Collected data
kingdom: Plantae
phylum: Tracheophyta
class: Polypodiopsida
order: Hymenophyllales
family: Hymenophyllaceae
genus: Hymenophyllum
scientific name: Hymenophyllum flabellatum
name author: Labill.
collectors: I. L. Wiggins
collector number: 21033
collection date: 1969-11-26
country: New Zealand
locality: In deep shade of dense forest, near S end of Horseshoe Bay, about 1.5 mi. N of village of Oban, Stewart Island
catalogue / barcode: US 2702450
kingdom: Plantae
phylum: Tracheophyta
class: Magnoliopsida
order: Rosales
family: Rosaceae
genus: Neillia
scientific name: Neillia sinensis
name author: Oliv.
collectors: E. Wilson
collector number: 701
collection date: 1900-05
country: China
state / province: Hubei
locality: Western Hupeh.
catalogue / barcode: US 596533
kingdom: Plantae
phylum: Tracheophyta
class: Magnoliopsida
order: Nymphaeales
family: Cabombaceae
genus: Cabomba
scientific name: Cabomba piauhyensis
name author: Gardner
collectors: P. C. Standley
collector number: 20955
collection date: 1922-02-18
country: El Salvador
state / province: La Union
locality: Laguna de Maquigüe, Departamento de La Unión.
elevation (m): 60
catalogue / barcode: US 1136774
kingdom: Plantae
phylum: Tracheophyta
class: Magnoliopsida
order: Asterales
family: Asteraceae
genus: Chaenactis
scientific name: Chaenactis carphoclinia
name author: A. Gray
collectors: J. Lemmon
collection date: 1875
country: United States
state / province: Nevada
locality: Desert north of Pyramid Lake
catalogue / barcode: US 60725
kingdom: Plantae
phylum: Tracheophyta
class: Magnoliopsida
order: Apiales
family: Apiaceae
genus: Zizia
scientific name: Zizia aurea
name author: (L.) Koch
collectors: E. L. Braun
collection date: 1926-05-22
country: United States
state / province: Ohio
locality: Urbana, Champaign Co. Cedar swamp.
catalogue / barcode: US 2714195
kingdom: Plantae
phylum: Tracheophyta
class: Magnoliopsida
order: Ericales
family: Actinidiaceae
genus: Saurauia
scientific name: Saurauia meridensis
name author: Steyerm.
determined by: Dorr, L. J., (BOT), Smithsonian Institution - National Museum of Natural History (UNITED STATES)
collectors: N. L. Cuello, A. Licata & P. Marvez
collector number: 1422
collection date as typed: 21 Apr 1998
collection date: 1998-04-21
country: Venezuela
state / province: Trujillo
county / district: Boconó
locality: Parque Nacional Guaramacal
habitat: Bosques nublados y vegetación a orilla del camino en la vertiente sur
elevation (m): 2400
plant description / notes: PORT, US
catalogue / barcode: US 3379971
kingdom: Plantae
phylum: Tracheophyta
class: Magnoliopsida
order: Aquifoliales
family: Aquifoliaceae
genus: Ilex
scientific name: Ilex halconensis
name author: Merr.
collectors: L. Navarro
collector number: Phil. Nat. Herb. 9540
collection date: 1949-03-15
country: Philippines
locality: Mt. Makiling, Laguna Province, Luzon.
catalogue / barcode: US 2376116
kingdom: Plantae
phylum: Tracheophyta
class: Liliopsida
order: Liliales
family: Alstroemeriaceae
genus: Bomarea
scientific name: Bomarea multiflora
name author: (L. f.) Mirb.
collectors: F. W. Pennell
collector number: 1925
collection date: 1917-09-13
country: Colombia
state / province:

§ Aim of the task
Turn every line of the collected data into a numbered list, leaving out any blank lines.

§ Finished exercise
1. kingdom: Plantae
2. phylum: Tracheophyta
3. class: Polypodiopsida
4. order: Hymenophyllales
5. family: Hymenophyllaceae
6. genus: Hymenophyllum
7. scientific name: Hymenophyllum flabellatum
8. name author: Labill.
9. collectors: I. L. Wiggins
10. collector number: 21033
11. collection date: 1969-11-26
12. country: New Zealand
13. locality: In deep shade of dense forest, near S end of Horseshoe Bay, about 1.5 mi. N of village of Oban, Stewart Island
14. catalogue / barcode: US 2702450
15. kingdom: Plantae
16. phylum: Tracheophyta
17. class: Magnoliopsida
18. order: Rosales
19. family: Rosaceae
20. genus: Neillia
21. scientific name: Neillia sinensis
22. name author: Oliv.
23. collectors: E. Wilson
24. collector number: 701
25. collection date: 1900-05
26. country: China
27. state / province: Hubei
28. locality: Western Hupeh.
29. catalogue / barcode: US 596533
30. kingdom: Plantae
31. phylum: Tracheophyta
32. class: Magnoliopsida
33. order: Nymphaeales
34. family: Cabombaceae
35. genus: Cabomba
36. scientific name: Cabomba piauhyensis
37. name author: Gardner
38. collectors: P. C. Standley
39. collector number: 20955
40. collection date: 1922-02-18
41. country: El Salvador
42. state / province: La Union
43. locality: Laguna de Maquigüe, Departamento de La Unión.
44. elevation (m): 60
45. catalogue / barcode: US 1136774
46. kingdom: Plantae
47. phylum: Tracheophyta
48. class: Magnoliopsida
49. order: Asterales
50. family: Asteraceae
51. genus: Chaenactis
52. scientific name: Chaenactis carphoclinia
53. name author: A. Gray
54. collectors: J. Lemmon
55. collection date: 1875
56. country: United States
57. state / province: Nevada
58. locality: Desert north of Pyramid Lake
59. catalogue / barcode: US 60725
60. kingdom: Plantae
61. phylum: Tracheophyta
62. class: Magnoliopsida
63. order: Apiales
64. family: Apiaceae
65. genus: Zizia
66. scientific name: Zizia aurea
67. name author: (L.) Koch
68. collectors: E. L. Braun
69. collection date: 1926-05-22
70. country: United States
71. state / province: Ohio
72. locality: Urbana, Champaign Co. Cedar swamp.
73. catalogue / barcode: US 2714195
74. kingdom: Plantae
75. phylum: Tracheophyta
76. class: Magnoliopsida
77. order: Ericales
78. family: Actinidiaceae
79. genus: Saurauia
80. scientific name: Saurauia meridensis
81. name author: Steyerm.
82. determined by: Dorr, L. J., (BOT), Smithsonian Institution - National Museum of Natural History (UNITED STATES)
83. collectors: N. L. Cuello, A. Licata & P. Marvez
84. collector number: 1422
85. collection date as typed: 21 Apr 1998
86. collection date: 1998-04-21
87. country: Venezuela
88. state / province: Trujillo
89. county / district: Boconó
90. locality: Parque Nacional Guaramacal
91. habitat: Bosques nublados y vegetación a orilla del camino en la vertiente sur
92. elevation (m): 2400
93. plant description / notes: PORT, US
94. catalogue / barcode: US 3379971
95. kingdom: Plantae
96. phylum: Tracheophyta
97. class: Magnoliopsida
98. order: Aquifoliales
99. family: Aquifoliaceae
100. genus: Ilex
101. scientific name: Ilex halconensis
102. name author: Merr.
103. collectors: L. Navarro
104. collector number: Phil. Nat. Herb. 9540
105. collection date: 1949-03-15
106. country: Philippines
107. locality: Mt. Makiling, Laguna Province, Luzon.
108. catalogue / barcode: US 2376116
109. kingdom: Plantae
110. phylum: Tracheophyta
111. class: Liliopsida
112. order: Liliales
113. family: Alstroemeriaceae
114. genus: Bomarea
115. scientific name: Bomarea multiflora
116. name author: (L. f.) Mirb.
117. collectors: F. W. Pennell
118. collector number: 1925
119. collection date: 1917-09-13
120. country: Colombia
121. state / province:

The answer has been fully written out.